(Written exercise)
Pick out every line in the entries below that contains the word "date" and copy each one in full. Treat uppercase and lowercase letters as different.

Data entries
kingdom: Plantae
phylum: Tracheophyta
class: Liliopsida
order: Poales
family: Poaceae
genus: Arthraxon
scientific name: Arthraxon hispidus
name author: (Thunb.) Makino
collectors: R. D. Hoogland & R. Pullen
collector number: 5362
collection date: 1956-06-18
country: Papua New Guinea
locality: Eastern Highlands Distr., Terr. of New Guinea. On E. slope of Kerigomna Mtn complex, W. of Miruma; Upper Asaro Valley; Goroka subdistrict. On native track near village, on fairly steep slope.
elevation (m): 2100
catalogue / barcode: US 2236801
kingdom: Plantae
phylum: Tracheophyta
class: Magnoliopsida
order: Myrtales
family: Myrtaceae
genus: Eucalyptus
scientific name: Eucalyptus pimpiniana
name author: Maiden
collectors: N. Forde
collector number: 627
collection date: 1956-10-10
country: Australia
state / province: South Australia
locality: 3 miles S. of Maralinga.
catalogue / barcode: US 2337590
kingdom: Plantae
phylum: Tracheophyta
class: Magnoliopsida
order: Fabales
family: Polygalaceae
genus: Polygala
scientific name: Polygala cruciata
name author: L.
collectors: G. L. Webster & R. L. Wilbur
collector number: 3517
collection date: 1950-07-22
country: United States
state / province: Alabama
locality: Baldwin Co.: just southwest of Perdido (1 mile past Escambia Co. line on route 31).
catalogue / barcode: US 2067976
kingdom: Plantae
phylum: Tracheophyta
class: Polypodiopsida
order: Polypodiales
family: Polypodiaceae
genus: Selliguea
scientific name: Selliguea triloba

(Full output)
collection date: 1956-06-18
collection date: 1956-10-10
collection date: 1950-07-22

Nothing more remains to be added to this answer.